● **INFORMATION GIVEN**
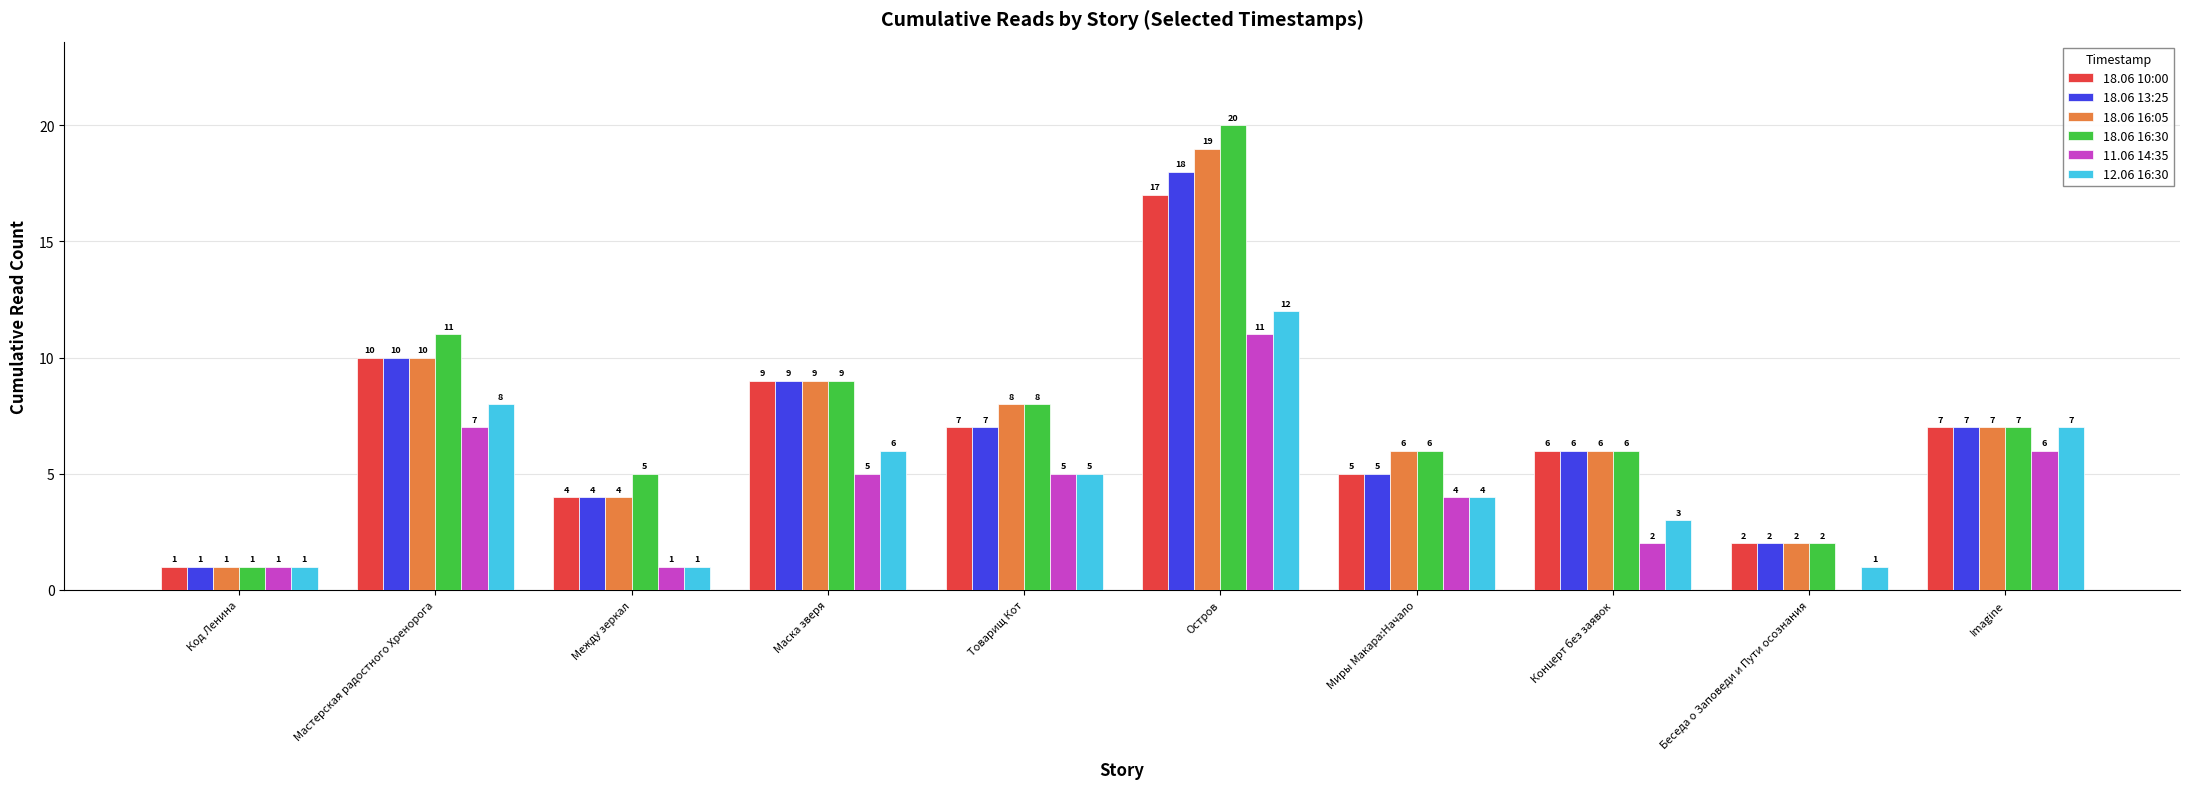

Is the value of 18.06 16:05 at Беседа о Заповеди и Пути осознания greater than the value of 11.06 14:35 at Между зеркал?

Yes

---

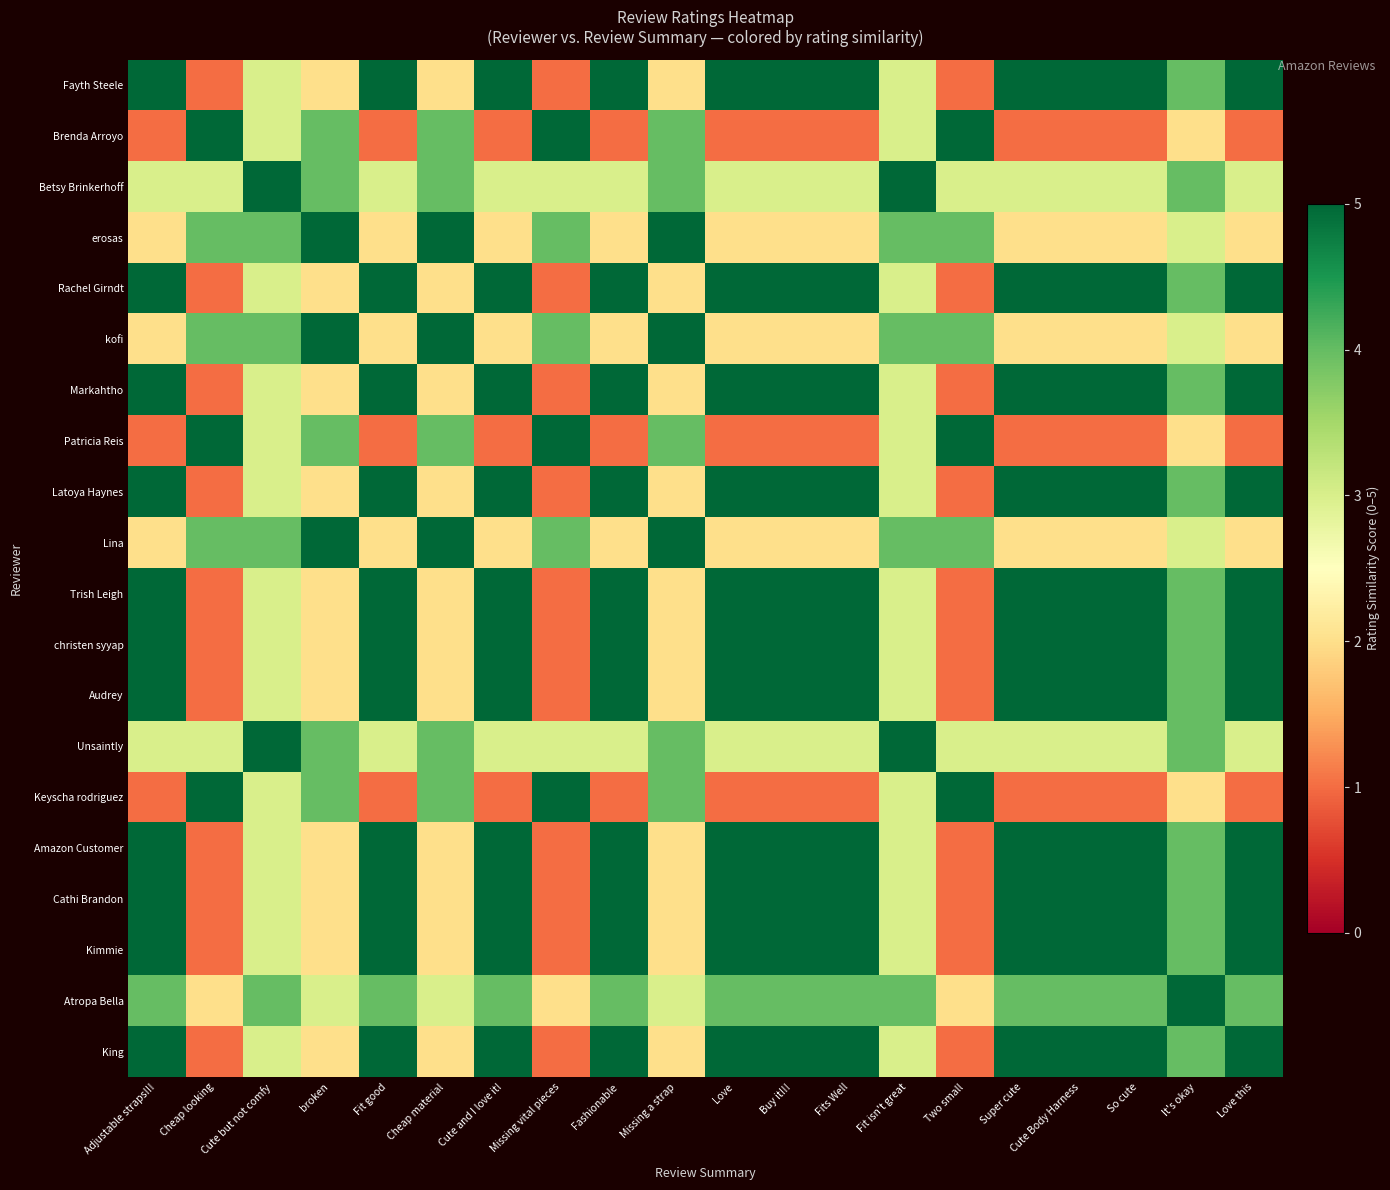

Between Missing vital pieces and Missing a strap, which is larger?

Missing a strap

...

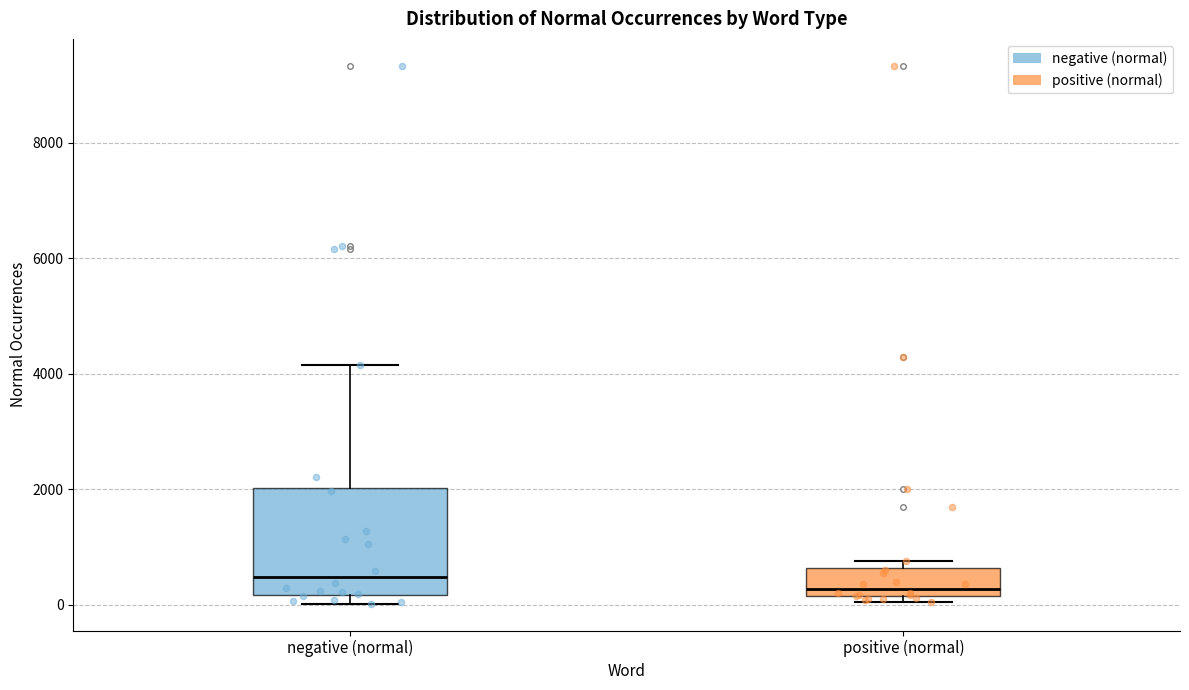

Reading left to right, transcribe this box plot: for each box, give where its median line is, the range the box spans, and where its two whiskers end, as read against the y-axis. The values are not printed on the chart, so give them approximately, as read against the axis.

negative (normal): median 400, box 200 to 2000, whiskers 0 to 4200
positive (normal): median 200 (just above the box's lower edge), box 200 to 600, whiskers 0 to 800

● **WORK INSTRUCTION**
Please list every line of the data above that contains the string "normal", copying each such line in full. Matching is case-sensitive.

● **SOLUTION**
negative (normal): median 400, box 200 to 2000, whiskers 0 to 4200
positive (normal): median 200 (just above the box's lower edge), box 200 to 600, whiskers 0 to 800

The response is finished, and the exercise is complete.